Das betrifft Zemans stereotypen und fast ausländerfeindlichen Aussagen über den Islam, Araber, Arbeits­losigkeit der Roma oder „nationale Fragen", Terrorismus und seinen harten außenpolitischen Kurs, aber auch ­populistische Ansichten zur EU. Seine Präsidentschaft würde wahrscheinlich den Kurs von Vaclav Klaus fortsetzen - also das Handeln am Rande oder jenseits ­seiner verfassungsmäßigen Befugnis.

Der Präsident wird in der Tschechischen Republik erstmals direkt gewählt. Wird er dadurch per se eine aktivere ­Rolle in der tschechischen Politik spielen?
Das hängt von der Persönlichkeit ab. Karl Schwarzenberg würde meiner Einschätzung nach eine weniger ­aktive Rolle spielen als Zeman. Schwarzenbergs Domäne ist die Außenpolitik und das Verhältnis zur EU, während ­Zeman wohl viel stärker in die Innenpolitik eingreifen würde.

Wie wird sich das Verhältnis zur EU auswirken?
Sowohl unter einem Präsidenten Schwarzenberg als auch Zeman wird sich das wohl verbessern. Unter ­Zeman muss man aber mit einer gewissen Art von ­populistischer Kritik an der EU rechnen - während des ­Wahlkampfes hat er sich vermehrt als „EU-Föderalist" bezeichnet. Zeman fährt einen entschieden nationalen Kurs und würde sicher versuchen, darüber Punkte bei der tschechischen Bevölkerung zu sammeln.

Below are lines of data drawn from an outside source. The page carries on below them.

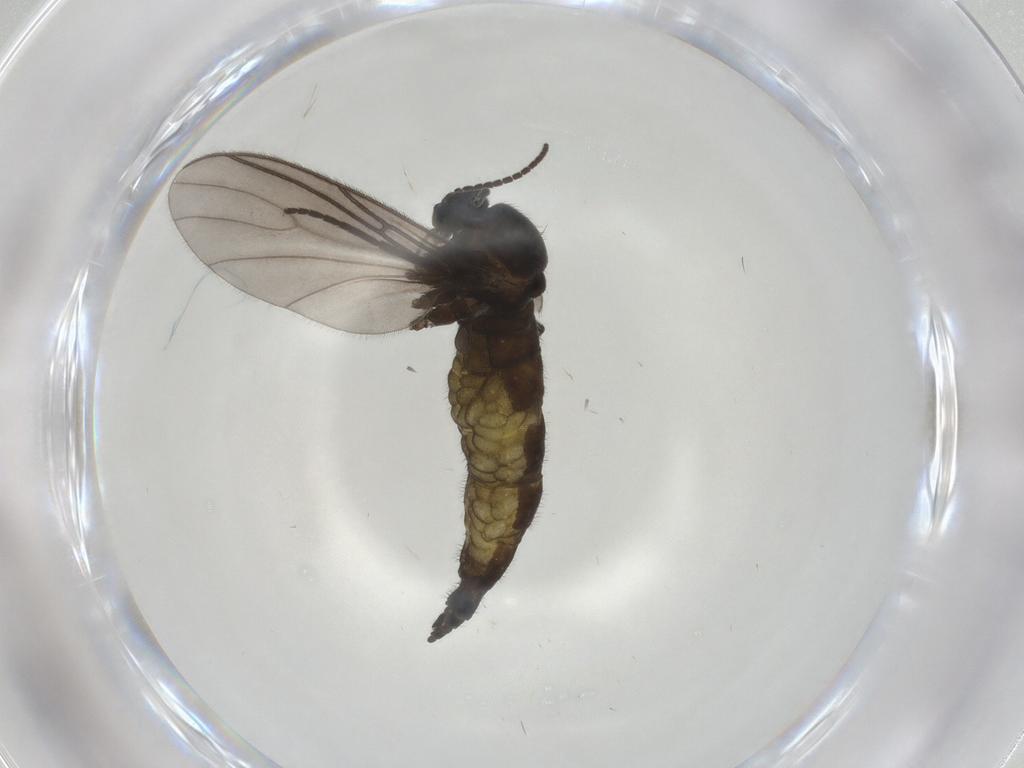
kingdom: Animalia
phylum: Arthropoda
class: Insecta
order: Diptera
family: Sciaridae
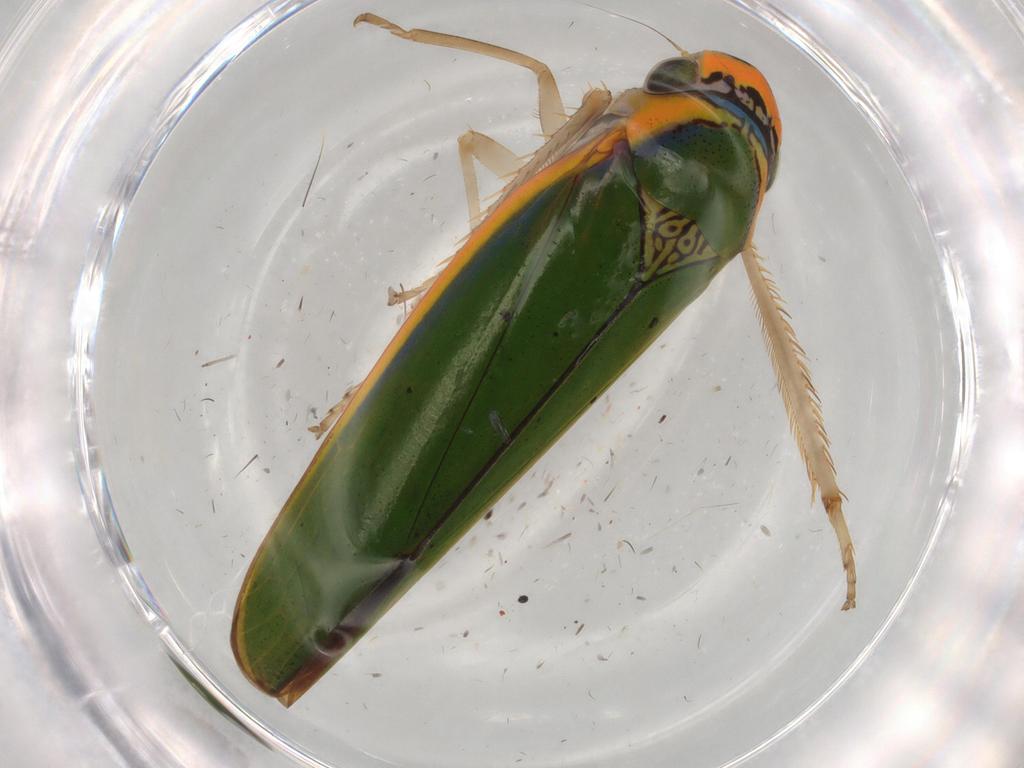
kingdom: Animalia
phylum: Arthropoda
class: Insecta
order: Hemiptera
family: Cicadellidae
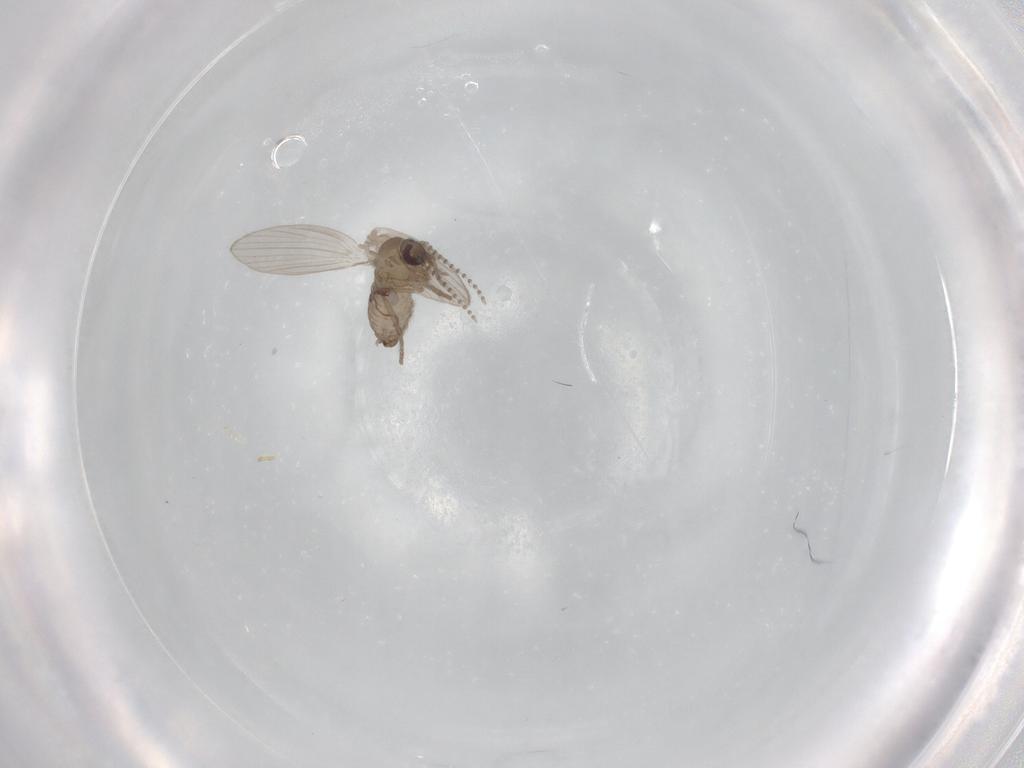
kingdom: Animalia
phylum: Arthropoda
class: Insecta
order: Diptera
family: Psychodidae
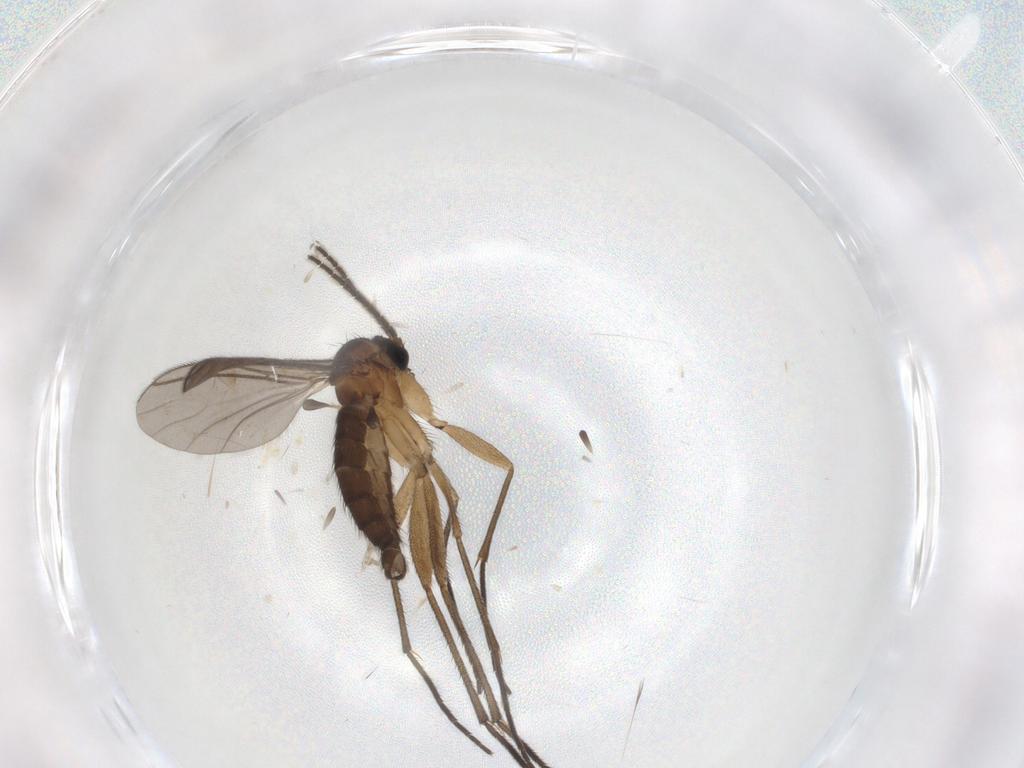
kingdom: Animalia
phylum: Arthropoda
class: Insecta
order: Diptera
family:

Die derzeitige tschechische Regierung wird ja wegen ­ihres rigorosen Sparkurses oft kritisiert. Rechnen Sie mit einer Fortsetzung des Sparkurses unter Schwarzenberg als ­Präsident?
Das hängt viel mehr von der Regierung selber ab als vom Präsidenten. Der Präsident unterschreibt Gesetze oder schickt sie wieder ans Parlament zurück, das hat eher symbolischen Charakter. Die Regierung hat aber zuletzt ihren Kurs etwas gelockert.